# Challenge:
Quote the forum thread on Python file checks word for word, from "it returns an" to "least plausible explanation.".

# Text provided:

My opinion is that the problem is on python side, because when I
ls
the folder it is empty. After that, running the py script still gives
destpath.exists()
as being true.
I added following lines to try to open files:
with destpath.open() as f:
print("File name: " + str(destpath))
it returns an error:
Error:
An error occurred: [Errno 2] No such file or directory: '/mnt/fsdata/IT/Servers/PostGres/CDR/procd/Trunks-2020-11-01.csv'
Could it be a bug in python? Who can I contact for that?
You could perhaps first perform a os.stat()
call on the file and print all the fields of the returned stat_result
object to see what it contains. A bug in Python is by far the least plausible explanation.
stats are as follows:
Output:
os.stat_result(st_mode=33261, st_ino=1407374883714381, st_dev=41, st_nlink=1, st_uid=118, st_gid=0, st_size=1621, st_atime=1606730312, st_mtime=1606730312, st_ctime=1606730608)
os.stat_result(st_mode=33261, st_ino=1125899907003726, st_dev=41, st_nlink=1, st_uid=118, st_gid=0, st_size=6249, st_atime=1606730312, st_mtime=1606730312, st_ctime=1606730608)
os.stat_result(st_mode=33261, st_ino=1125899907003737, st_dev=41, st_nlink=1, st_uid=118, st_gid=0, st_size=8594, st_atime=1606730312, st_mtime=1606730312, st_ctime=1606730608)
etc...
This kind of checks leads very often into problems. More than you think.
# check if file exists:
if myfile.exists(): # <--- file could exist during this moment
# <--- maybe the file is now deleted, has changed permission or something else.
with myfile.open() as fp: # <-- will definitely raise an Exception if there is a problem
data = myfile.read() # <-- could also raise an Exception
Don't ask for permission, ask for forgiveness:
from pathlib import Path
...
myfile = Path("C:")
# try other not working Paths
...
try:
with myfile.open() as fp:
data = fp.read()
except FileNotFoundError:
print("File not found")
except PermissionError:
print("I do not have the permission to access", myfile)
except UnicodeDecodeError:
print("Could not decode UTF-8. Binary file or wrong encoding?")
Output:
I do not have the permission to access C:
Try this with binary files and you'll get a
UnicodeDecodeError
.
Try this with your Samba-Share. It should raise
FileNotFoundError
, but maybe it's an
OSError
.

# Dataset entries:
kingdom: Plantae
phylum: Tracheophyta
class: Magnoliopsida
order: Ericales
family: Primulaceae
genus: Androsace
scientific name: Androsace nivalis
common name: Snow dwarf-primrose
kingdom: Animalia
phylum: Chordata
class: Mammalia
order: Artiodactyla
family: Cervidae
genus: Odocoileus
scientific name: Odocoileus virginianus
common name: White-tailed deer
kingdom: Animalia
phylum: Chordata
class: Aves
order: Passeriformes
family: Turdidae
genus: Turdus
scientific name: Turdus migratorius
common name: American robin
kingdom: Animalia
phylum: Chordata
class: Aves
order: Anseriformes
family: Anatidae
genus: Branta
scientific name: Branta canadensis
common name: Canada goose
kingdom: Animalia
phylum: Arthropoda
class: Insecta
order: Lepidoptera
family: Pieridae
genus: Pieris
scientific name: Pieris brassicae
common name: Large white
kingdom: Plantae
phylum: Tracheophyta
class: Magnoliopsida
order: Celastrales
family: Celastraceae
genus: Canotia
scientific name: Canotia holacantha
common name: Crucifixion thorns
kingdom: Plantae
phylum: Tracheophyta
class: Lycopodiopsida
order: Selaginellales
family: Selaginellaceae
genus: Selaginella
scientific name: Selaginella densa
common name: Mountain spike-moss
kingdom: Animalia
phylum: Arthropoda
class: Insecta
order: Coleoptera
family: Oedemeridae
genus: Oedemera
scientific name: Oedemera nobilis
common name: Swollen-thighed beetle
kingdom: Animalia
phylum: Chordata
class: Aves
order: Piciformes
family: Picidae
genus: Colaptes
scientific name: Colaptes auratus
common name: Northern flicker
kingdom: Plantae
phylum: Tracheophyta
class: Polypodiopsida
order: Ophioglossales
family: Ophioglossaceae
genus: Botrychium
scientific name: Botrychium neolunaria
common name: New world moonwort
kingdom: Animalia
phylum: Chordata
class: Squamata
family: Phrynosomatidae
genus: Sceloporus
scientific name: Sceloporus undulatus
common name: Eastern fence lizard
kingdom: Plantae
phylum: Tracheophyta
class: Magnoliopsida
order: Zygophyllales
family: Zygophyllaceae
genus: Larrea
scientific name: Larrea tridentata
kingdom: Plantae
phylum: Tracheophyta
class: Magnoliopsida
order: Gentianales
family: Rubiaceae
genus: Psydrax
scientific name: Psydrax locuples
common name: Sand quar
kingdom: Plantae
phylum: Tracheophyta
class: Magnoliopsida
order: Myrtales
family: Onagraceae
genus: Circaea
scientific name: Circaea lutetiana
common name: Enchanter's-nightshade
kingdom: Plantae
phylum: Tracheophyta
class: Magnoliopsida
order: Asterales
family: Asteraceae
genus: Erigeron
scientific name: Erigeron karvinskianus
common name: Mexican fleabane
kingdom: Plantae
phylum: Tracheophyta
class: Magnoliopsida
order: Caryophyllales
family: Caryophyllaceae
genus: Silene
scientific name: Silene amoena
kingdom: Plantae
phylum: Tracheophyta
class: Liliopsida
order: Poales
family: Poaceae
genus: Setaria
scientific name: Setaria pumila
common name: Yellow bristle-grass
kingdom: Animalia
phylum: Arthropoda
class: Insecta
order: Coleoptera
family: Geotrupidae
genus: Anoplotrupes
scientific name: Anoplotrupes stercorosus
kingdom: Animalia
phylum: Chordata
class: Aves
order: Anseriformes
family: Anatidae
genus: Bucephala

# Solution to the problem:
it returns an error:
Error:
An error occurred: [Errno 2] No such file or directory: '/mnt/fsdata/IT/Servers/PostGres/CDR/procd/Trunks-2020-11-01.csv'
Could it be a bug in python? Who can I contact for that?
You could perhaps first perform a os.stat()
call on the file and print all the fields of the returned stat_result
object to see what it contains. A bug in Python is by far the least plausible explanation.